[Extracted page text data]
◆ ◆ ◆ ◆ ◆ ◆ ◆
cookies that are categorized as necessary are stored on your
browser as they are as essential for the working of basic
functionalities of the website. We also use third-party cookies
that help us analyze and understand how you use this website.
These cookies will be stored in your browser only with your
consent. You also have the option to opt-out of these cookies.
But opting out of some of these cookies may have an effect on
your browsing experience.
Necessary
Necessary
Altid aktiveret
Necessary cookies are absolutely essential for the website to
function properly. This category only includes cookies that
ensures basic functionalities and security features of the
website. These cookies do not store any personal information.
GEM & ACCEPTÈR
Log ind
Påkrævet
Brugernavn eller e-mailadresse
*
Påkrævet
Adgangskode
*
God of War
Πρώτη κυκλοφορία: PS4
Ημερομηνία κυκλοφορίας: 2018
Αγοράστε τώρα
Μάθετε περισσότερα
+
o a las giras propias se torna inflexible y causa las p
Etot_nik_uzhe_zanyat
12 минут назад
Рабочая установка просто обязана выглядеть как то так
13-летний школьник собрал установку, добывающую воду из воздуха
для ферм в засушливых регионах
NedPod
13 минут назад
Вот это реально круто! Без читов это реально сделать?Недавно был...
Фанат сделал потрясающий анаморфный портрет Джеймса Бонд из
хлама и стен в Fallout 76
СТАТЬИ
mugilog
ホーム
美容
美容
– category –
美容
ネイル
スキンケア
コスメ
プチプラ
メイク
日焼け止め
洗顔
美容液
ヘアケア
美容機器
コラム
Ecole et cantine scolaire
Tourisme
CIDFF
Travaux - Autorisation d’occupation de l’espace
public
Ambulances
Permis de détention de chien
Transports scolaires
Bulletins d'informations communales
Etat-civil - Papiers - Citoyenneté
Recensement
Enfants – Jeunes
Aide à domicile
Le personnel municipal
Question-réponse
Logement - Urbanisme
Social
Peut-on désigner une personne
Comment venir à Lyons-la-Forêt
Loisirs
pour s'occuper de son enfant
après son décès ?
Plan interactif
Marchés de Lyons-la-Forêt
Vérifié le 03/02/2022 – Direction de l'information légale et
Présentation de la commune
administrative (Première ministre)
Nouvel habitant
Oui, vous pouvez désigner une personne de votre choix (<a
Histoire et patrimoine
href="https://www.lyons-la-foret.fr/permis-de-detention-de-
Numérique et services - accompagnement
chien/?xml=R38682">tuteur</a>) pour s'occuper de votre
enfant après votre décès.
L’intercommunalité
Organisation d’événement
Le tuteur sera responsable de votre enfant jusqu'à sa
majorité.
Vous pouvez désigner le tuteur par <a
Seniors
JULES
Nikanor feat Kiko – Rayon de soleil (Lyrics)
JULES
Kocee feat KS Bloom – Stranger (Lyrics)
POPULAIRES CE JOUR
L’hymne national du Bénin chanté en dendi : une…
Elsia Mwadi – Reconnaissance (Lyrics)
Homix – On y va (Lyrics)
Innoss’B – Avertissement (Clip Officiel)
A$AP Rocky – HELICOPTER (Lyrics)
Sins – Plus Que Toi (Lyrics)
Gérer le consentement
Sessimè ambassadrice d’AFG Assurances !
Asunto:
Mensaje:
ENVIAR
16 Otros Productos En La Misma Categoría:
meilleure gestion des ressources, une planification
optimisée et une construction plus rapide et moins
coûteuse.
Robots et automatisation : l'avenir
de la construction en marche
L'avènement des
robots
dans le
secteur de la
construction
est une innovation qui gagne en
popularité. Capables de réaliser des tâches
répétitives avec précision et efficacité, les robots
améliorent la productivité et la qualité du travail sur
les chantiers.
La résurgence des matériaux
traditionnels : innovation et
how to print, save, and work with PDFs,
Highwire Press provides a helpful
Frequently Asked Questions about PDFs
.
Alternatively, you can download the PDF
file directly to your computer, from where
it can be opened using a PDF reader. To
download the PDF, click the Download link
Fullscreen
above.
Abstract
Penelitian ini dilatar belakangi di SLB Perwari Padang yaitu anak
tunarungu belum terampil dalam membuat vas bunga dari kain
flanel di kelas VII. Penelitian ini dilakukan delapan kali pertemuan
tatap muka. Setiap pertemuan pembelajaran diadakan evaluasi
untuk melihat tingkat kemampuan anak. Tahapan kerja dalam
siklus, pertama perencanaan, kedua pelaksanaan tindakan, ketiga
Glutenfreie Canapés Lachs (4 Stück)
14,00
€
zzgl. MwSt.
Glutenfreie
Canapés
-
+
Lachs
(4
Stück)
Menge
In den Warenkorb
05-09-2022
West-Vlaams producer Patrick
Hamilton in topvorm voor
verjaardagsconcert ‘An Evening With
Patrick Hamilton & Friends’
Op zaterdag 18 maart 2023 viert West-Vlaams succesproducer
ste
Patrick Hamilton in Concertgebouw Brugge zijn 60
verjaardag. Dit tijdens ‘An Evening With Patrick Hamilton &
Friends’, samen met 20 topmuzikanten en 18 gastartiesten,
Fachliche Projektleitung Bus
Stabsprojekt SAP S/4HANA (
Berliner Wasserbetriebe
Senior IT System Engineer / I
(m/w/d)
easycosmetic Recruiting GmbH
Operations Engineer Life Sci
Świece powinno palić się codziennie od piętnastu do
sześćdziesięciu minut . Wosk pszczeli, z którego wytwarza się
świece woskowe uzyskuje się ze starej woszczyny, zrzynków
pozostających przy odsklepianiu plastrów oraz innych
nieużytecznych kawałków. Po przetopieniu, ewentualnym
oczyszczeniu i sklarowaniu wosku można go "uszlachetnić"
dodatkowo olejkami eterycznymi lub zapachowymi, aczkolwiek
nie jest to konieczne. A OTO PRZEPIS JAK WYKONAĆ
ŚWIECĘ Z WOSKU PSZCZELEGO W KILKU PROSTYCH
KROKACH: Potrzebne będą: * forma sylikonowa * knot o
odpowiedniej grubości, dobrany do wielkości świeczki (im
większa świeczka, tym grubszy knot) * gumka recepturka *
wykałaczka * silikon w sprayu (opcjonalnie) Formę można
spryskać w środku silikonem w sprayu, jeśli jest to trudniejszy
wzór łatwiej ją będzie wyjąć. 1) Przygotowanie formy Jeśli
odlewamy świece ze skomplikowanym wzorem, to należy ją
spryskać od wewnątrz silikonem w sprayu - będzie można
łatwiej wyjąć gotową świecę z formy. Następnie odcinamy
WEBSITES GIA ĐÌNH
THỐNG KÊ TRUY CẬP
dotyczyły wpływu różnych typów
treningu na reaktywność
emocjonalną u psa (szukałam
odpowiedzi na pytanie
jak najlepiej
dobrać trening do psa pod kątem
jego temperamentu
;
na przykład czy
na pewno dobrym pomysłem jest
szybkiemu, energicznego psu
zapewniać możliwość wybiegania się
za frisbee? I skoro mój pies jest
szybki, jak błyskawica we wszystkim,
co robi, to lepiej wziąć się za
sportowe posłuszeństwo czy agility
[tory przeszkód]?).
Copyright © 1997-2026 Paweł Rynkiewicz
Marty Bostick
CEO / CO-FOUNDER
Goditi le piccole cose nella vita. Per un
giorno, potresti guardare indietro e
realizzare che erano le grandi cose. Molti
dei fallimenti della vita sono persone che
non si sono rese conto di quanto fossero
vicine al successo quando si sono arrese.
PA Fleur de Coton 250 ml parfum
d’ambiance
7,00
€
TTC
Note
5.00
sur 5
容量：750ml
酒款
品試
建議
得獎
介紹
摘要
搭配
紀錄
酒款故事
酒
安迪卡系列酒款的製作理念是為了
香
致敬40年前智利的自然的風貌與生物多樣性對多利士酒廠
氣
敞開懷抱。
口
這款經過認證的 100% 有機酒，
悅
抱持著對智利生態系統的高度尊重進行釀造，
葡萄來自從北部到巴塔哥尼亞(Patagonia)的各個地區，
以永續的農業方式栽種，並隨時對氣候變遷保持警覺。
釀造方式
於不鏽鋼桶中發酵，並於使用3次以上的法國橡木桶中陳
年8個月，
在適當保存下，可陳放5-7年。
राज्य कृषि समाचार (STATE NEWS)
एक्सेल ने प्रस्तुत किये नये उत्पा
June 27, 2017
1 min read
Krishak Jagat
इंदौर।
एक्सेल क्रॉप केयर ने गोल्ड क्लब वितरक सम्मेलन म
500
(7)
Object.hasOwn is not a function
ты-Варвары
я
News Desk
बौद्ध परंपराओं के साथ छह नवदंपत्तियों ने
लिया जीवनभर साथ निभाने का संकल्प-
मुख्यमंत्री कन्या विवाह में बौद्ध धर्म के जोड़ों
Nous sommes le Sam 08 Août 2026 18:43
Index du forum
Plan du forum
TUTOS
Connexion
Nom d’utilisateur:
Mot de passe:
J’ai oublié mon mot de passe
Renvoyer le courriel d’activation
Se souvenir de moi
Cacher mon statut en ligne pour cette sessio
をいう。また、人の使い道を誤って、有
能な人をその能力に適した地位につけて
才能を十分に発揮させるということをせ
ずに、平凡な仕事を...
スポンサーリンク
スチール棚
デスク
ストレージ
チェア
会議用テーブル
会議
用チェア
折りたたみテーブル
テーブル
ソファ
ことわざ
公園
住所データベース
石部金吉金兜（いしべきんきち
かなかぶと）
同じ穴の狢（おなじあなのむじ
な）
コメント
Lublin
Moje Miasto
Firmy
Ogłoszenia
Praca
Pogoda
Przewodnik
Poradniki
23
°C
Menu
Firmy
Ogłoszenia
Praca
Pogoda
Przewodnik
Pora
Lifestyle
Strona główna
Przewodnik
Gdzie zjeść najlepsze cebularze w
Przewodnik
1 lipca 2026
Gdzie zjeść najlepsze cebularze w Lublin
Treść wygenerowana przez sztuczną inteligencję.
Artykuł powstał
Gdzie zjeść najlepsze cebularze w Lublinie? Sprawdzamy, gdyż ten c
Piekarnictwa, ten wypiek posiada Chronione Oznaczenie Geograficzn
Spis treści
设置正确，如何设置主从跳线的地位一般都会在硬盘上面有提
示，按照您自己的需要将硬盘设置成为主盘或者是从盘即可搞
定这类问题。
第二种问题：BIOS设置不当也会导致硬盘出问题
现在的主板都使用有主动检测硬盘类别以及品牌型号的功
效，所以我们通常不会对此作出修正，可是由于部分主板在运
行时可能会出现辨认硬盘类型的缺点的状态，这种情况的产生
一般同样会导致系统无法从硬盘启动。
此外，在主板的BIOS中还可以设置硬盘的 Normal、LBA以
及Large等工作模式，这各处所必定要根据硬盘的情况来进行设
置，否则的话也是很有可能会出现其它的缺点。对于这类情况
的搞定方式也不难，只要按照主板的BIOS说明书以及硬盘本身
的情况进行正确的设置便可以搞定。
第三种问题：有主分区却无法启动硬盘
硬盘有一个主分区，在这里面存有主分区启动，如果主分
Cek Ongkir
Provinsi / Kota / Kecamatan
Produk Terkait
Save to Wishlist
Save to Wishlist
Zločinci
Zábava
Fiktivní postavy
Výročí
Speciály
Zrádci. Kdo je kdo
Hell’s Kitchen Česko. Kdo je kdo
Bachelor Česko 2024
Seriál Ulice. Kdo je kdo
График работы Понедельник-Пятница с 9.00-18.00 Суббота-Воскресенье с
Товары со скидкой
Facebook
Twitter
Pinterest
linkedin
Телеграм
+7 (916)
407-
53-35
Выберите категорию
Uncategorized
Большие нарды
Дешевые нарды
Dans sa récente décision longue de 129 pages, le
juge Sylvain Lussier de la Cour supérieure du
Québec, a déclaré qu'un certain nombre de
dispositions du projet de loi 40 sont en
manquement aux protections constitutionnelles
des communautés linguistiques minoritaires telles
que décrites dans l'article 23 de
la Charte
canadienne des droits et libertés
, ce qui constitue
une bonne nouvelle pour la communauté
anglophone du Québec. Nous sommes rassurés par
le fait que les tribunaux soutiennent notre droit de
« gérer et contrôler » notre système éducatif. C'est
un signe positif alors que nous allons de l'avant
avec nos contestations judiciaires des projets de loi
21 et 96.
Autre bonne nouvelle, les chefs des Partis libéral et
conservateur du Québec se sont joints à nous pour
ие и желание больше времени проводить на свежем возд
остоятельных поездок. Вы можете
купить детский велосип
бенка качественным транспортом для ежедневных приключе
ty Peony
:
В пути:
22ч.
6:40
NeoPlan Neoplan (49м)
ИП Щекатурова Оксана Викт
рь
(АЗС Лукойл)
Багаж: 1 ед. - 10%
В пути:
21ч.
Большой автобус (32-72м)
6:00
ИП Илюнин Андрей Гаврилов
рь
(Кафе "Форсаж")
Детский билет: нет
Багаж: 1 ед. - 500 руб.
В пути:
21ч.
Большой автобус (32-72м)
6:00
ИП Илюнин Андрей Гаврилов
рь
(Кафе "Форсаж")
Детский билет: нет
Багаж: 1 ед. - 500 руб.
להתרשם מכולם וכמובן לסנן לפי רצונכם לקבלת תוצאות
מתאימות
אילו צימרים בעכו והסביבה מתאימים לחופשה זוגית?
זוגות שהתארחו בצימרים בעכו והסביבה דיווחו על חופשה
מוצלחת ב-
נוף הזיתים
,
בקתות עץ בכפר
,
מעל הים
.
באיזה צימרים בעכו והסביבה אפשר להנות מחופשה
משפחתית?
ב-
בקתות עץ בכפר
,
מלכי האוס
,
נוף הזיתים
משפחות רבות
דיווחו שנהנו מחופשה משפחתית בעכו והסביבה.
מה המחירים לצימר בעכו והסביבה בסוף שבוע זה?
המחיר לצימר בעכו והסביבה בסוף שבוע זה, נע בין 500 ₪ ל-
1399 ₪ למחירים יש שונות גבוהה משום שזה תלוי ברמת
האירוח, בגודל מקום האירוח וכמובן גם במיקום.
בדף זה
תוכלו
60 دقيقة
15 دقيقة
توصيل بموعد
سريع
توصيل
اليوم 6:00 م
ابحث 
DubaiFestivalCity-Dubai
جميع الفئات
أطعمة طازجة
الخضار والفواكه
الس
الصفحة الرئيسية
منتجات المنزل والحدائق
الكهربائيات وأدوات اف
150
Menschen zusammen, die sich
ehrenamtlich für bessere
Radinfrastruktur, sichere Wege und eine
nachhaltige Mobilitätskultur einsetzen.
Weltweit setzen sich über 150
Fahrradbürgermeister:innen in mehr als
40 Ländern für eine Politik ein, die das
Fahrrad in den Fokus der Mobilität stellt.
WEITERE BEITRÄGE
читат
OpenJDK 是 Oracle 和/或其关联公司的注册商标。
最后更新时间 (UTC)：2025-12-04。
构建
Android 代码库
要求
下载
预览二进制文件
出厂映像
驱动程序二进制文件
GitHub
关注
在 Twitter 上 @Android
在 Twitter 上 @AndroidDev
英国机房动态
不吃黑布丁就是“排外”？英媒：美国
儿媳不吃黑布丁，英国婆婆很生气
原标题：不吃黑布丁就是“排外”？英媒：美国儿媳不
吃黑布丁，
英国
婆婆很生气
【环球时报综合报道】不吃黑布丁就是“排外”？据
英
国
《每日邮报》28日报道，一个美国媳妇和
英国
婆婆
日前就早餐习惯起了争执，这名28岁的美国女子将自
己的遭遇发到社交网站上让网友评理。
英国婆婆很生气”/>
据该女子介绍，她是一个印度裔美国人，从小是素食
◆ ◆ ◆ ◆ ◆ ◆ ◆
Which lines above carry the string "Glutenfreie"? Copy those lines.

• [Task result]:
Glutenfreie Canapés Lachs (4 Stück)
Glutenfreie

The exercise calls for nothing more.